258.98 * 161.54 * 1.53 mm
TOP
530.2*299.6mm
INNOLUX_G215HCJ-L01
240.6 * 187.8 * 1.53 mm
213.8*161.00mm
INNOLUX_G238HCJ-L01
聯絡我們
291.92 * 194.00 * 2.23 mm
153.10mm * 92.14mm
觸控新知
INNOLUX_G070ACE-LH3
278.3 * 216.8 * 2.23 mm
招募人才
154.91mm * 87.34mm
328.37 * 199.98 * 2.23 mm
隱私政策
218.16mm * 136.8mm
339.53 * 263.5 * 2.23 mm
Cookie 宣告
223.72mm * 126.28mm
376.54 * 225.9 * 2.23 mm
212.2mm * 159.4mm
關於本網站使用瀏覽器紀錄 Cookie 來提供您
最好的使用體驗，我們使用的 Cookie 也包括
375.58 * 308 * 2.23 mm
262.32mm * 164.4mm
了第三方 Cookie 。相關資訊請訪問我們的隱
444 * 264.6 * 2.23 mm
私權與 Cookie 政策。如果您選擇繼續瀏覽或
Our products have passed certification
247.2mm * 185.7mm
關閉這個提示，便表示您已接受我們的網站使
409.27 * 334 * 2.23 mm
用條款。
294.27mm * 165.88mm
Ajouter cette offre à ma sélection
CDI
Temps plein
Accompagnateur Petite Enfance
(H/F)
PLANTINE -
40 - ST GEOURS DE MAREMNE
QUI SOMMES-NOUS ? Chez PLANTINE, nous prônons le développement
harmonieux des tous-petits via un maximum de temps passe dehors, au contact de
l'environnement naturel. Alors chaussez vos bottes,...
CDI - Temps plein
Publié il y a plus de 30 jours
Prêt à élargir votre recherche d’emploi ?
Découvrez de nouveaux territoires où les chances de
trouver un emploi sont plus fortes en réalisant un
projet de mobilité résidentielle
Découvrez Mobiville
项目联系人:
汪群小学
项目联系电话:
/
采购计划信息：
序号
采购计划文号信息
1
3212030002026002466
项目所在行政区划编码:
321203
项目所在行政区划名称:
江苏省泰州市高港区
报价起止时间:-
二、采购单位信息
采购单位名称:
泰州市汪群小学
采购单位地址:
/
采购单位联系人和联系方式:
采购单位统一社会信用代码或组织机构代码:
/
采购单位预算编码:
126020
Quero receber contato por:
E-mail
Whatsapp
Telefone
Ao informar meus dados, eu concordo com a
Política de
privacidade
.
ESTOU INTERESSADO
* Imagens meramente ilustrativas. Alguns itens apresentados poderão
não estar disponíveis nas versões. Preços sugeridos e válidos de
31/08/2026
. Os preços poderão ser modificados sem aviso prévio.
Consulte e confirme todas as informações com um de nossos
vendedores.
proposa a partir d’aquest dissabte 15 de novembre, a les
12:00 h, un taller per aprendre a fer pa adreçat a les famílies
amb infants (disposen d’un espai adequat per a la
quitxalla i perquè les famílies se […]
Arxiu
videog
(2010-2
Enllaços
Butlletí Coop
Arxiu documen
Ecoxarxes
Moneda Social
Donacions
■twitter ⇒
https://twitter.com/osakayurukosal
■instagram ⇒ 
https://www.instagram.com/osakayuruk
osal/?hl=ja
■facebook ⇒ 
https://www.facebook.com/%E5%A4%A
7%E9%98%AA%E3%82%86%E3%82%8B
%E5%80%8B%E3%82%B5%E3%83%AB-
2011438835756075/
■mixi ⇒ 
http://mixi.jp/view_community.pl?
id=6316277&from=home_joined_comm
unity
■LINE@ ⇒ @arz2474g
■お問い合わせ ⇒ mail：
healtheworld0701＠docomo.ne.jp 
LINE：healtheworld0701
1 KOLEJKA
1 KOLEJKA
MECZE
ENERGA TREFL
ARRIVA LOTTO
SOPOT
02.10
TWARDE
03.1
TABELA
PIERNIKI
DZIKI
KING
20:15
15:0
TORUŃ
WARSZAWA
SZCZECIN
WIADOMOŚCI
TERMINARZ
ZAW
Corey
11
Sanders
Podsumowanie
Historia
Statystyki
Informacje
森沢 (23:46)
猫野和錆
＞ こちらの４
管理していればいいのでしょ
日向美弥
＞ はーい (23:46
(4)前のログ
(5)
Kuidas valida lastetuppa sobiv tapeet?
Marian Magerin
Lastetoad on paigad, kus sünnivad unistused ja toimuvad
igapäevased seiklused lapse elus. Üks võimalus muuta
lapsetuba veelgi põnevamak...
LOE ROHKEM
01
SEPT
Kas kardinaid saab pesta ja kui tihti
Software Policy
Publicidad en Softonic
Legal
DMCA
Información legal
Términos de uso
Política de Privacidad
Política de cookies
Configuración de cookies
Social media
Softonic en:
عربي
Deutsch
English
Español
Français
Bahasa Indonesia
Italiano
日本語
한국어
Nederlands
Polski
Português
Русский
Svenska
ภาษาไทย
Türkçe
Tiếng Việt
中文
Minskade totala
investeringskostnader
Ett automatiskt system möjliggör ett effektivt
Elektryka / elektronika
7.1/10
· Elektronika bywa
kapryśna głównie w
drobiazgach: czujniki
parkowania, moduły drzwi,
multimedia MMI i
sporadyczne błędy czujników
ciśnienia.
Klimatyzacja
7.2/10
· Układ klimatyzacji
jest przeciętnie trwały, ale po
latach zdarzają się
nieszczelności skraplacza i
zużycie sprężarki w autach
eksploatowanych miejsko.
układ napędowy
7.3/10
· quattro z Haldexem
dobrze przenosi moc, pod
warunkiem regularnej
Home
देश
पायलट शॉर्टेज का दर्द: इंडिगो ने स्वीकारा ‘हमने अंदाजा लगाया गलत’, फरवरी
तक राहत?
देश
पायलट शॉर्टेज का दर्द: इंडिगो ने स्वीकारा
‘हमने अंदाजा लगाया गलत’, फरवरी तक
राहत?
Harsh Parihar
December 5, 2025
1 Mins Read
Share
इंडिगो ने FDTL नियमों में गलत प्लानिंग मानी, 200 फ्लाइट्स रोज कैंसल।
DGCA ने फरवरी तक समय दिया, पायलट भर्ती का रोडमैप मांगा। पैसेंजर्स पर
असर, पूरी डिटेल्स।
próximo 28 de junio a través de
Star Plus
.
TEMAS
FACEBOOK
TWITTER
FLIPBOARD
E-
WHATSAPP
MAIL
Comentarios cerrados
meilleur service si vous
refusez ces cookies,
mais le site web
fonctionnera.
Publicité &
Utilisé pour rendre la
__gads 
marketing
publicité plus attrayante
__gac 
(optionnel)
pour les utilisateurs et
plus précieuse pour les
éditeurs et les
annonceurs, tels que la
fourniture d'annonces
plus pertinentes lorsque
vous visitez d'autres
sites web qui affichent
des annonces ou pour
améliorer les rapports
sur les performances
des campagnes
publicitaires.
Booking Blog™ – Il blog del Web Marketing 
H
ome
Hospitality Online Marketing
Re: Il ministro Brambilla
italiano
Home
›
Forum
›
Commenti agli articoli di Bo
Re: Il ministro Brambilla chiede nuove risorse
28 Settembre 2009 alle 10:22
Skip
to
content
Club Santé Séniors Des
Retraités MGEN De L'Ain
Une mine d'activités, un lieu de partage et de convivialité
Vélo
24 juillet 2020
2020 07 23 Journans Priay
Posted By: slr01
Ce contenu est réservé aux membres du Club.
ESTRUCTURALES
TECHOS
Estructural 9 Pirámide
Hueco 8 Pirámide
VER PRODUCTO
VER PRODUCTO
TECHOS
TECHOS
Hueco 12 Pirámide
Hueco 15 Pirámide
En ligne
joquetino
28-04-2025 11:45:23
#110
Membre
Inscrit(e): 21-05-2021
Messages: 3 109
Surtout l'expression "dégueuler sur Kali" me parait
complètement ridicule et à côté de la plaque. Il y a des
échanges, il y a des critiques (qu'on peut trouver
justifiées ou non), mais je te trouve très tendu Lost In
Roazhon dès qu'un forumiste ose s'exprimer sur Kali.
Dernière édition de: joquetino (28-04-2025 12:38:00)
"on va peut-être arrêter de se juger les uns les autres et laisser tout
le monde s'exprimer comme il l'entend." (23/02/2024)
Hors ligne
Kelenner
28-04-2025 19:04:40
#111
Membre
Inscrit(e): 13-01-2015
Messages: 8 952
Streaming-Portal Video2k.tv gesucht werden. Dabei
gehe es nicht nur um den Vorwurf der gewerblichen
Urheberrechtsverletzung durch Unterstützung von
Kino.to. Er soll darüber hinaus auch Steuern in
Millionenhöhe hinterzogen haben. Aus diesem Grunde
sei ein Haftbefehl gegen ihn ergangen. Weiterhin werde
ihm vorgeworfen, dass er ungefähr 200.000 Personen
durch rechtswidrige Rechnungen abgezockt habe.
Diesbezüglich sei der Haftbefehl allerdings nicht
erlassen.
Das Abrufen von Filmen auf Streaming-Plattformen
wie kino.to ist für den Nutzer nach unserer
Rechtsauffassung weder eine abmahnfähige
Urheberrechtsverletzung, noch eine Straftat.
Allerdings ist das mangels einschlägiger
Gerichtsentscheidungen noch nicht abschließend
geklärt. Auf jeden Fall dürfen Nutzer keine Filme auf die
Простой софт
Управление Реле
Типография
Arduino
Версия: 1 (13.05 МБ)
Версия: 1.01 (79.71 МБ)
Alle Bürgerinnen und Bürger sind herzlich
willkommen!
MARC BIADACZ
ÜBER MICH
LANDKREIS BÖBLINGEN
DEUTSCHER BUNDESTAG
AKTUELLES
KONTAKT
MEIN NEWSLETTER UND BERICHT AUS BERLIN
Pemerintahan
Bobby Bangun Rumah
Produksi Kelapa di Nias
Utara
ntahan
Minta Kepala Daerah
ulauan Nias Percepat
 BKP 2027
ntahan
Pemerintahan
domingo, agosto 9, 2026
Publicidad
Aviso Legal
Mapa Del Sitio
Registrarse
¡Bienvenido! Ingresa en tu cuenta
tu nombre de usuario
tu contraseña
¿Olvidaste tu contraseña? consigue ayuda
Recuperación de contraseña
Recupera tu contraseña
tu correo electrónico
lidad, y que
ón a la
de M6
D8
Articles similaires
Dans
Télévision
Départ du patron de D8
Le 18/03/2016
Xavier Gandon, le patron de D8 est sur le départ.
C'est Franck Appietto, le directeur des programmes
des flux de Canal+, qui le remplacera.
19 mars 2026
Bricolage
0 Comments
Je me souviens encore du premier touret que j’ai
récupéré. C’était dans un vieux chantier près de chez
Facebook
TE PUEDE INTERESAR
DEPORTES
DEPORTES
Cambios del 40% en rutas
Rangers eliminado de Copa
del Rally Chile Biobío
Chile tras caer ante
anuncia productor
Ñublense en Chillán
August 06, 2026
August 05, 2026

— REQUIRED ACTION —
Show the lines where the word "Découvrez" appears in the entries.

— RESPONSE AREA —
Découvrez de nouveaux territoires où les chances de
Découvrez Mobiville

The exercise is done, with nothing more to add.